Health

The Institute for Sustainable Health & Optimal Aging at the University of Louisville has been awarded a multimillion-dollar federal grant to bring health care to rural and medically underserved Kentuckians.

The $2.55 million grant from the U.S. Department of Health and Human Services will be used to create the Kentucky Rural & Underserved Geriatric Interprofessional Program.

The three-year initiative will partner with organizations from six rural counties in Kentucky: Hart, Metcalfe, Barren, Bullitt, Henry and Shelby.

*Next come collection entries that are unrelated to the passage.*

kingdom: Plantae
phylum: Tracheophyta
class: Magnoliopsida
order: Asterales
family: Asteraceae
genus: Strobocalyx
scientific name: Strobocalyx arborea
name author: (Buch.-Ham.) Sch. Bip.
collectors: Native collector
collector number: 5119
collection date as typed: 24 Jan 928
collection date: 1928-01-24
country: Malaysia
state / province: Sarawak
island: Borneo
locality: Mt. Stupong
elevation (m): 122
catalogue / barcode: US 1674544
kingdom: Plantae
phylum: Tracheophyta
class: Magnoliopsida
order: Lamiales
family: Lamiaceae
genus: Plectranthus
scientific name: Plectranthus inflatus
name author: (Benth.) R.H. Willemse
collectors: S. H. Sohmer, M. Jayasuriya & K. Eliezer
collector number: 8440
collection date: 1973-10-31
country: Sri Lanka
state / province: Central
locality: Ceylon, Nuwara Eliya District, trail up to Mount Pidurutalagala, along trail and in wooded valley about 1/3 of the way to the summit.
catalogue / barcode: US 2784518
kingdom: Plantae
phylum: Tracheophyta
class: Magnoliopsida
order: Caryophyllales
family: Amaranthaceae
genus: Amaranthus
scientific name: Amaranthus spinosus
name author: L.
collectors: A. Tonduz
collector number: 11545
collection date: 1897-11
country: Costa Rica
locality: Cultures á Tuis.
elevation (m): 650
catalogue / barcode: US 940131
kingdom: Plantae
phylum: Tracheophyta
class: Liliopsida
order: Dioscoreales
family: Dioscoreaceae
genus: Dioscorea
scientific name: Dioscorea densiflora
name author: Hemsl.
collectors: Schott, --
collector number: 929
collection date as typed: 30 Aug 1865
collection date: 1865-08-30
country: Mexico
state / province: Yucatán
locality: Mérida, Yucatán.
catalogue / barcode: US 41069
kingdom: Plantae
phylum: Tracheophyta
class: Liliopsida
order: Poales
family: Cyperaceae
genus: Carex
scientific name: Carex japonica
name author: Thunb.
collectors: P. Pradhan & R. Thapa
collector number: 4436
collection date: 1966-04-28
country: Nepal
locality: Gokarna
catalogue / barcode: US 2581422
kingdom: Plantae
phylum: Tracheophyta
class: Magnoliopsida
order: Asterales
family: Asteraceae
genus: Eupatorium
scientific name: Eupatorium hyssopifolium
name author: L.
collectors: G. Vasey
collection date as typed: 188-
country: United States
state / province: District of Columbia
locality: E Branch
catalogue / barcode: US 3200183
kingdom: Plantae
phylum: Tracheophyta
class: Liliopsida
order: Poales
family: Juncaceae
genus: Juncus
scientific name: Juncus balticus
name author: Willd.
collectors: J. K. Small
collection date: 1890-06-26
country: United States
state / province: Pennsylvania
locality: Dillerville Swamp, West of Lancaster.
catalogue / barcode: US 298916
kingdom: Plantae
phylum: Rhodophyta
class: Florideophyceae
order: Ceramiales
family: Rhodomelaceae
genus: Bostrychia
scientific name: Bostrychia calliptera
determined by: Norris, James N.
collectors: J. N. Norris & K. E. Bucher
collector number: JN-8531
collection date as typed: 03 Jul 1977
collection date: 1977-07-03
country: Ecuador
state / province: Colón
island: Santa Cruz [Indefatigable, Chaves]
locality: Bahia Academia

Dr. Anna Faul, executive director of the Institute for Sustainable Health & Optimal Aging at U of L, said the program is designed to help primary care practices in rural areas deliver care to older adults with chronic conditions.

“You really need an integrated approach where you can work with all of these professionals, and they can come around the table and create care plans that can be effective and also empowering for the older adult,” she said.

According to the Administration on Aging, an agency of HHS, 19.1 percent of adults in Kentucky are over age 60, 9 percent are over 70, and 3.4 percent are over 80.

The program will also seek to address the shortage of workers in the geriatric and primary care workforces; the need to decrease the chronic disease burden in rural Kentucky; the lack of supportive environments to promote health for older rural populations; and the need for education and resources in Alzheimer’s disease and related dementias.

And the initiative will aim to train health care providers to deliver culturally competent care to the state’s growing Hispanic population.

“Some of the funds will go toward educating Hispanic students and professionals in effective care delivery in exactly this model of care coordination, and to make sure that the service is delivered in a culturally sensitive way,” Faul said.

Shelby, Hart, Metcalfe and Barren counties are showing an increase in their Hispanic populations, according to Faul.